Les syndics sous contrôle

Émission 

Une fois n'est pas coutume, l'UFC Que Choisir salue l'action du gouvernement. Il vient de publier le décret pour réglementer les activités des syndics d'immeubles... qui reprend largement les propositions de l'association de défense des consommateurs

 

     L'UFC Que Choisir n'est pas seule puisque l'association des responsables de copropriétés se déclare aussi satisfaite par le décret. Seul bémol que les deux organisations émettent : le texte ne va s'appliquer que le premier juillet prochain c'est à dire après la tenue de la majorité des assemblées générales de copropriétaires, qui devront donc attendre une année de plus pour engranger les bénéfices promis.... Mais mieux vaut tard que jamais ...  Première amélioration : les syndics ne pourront plus appliquer des tarifs prohibitifs pour des prestations qu'ils définissent eux-mêmes . Il y aura un forfait avec la liste précise du nombre de visites, de réunions du conseil syndical, les tranches horaires des réunions bref tout le quotidien d'une copropriété, qui seront comprises dans le forfait. Le copropriétaires n'auront plus à payer en plus pour la réunion des assemblées générales, sauf dans des cas exceptionnels comme celui d'une AG qui se prolonge au delà du raisonnable. De la même façon les syndics ne peuvent plus décréter que tout heure commencée est due , ce qui existe encore dans certains contrats.
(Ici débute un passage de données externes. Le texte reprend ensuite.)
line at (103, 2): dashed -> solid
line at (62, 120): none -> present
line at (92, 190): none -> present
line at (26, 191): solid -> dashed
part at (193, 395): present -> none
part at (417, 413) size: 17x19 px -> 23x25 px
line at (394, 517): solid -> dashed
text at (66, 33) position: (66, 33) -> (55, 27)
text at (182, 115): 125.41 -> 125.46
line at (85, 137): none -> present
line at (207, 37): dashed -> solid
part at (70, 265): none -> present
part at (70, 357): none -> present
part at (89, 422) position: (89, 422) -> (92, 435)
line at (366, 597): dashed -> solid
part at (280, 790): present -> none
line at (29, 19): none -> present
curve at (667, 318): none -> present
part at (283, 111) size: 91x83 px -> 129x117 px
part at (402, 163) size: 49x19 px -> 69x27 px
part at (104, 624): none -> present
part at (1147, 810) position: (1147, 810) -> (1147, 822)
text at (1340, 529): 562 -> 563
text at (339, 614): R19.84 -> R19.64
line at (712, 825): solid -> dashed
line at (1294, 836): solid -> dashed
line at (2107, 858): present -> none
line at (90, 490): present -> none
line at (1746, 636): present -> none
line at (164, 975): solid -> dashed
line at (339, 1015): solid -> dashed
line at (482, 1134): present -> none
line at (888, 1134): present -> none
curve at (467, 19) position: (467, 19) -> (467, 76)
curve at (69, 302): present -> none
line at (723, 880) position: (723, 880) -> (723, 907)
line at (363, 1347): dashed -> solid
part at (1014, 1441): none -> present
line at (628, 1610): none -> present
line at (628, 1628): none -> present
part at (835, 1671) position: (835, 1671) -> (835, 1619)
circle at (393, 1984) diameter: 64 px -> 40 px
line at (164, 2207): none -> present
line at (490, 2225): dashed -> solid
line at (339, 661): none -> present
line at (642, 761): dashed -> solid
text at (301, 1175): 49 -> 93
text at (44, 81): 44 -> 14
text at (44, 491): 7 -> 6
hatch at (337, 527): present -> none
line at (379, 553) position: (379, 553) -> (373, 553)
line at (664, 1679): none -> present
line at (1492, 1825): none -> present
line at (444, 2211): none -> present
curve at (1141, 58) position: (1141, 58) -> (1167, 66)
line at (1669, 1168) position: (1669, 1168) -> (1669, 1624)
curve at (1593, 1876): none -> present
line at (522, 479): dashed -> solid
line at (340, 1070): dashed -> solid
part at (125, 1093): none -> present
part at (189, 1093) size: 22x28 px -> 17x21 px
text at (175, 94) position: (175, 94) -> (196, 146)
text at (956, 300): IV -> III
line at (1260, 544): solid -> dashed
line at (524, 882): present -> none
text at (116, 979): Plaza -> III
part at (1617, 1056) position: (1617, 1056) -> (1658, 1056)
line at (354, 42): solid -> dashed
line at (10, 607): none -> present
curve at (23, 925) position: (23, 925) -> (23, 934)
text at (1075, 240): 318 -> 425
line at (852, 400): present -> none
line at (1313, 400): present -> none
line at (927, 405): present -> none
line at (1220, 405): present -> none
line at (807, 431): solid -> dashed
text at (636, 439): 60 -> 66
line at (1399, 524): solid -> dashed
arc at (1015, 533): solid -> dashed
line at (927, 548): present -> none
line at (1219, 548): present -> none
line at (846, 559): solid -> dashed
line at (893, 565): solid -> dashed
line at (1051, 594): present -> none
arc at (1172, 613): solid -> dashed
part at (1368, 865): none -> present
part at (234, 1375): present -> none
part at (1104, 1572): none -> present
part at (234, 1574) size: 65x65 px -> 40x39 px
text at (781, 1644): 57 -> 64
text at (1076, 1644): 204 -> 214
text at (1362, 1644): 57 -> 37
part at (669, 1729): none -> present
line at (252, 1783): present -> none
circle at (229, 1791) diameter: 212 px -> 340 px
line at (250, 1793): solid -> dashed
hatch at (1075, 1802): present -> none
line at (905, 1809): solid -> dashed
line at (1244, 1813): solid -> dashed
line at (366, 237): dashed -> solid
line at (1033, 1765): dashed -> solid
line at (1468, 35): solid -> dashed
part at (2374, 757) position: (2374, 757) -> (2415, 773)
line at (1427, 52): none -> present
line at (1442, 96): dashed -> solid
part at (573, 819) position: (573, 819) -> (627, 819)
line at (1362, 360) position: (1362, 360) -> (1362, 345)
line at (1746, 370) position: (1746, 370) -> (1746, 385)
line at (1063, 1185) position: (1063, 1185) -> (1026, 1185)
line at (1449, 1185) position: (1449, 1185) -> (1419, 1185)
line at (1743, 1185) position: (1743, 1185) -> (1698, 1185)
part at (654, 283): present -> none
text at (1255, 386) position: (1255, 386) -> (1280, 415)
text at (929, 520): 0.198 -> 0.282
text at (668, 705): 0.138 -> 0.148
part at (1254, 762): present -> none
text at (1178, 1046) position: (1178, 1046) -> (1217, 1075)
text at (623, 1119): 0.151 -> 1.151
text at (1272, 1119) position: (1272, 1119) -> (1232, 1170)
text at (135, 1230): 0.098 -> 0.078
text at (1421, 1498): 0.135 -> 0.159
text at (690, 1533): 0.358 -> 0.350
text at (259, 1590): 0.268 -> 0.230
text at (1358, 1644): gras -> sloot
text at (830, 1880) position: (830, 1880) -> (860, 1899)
Autre changement : les frais liés à un copropriétaire qui ne paye pas ses charges ne retomberont plus sur la copropriété . Autre amélioration ; les frais de photocopies sont supprimés . Certains syndics facturaient jusqu'à 30 centimes la page ...

     Cela dit, tout n'est pas parfait et l'UFC Que Choisir estime qu'il y a encore des progrès à faire C'est notamment le cas à propos des prestations que les syndics peuvent facturer en plus . L'UFC juge la liste encore trop longue , d'autant qu'elle comprend des prestations qui relèvent de l'activité normale d'un syndic comme l'immatriculation des copropriétés, la gestion des sinistres ou les travaux urgents ... Enfin il manque dans le décret le plafonnement des frais pour rédiger l'état daté dont on a besoin pour vendre. Et pourtant son plafonnement est prévu par la loi alur. Aujourd'hui il est facturé entre 400 et 550 euros par les syndics alors qu'avec l'informatique, il peut être établi en deux clics.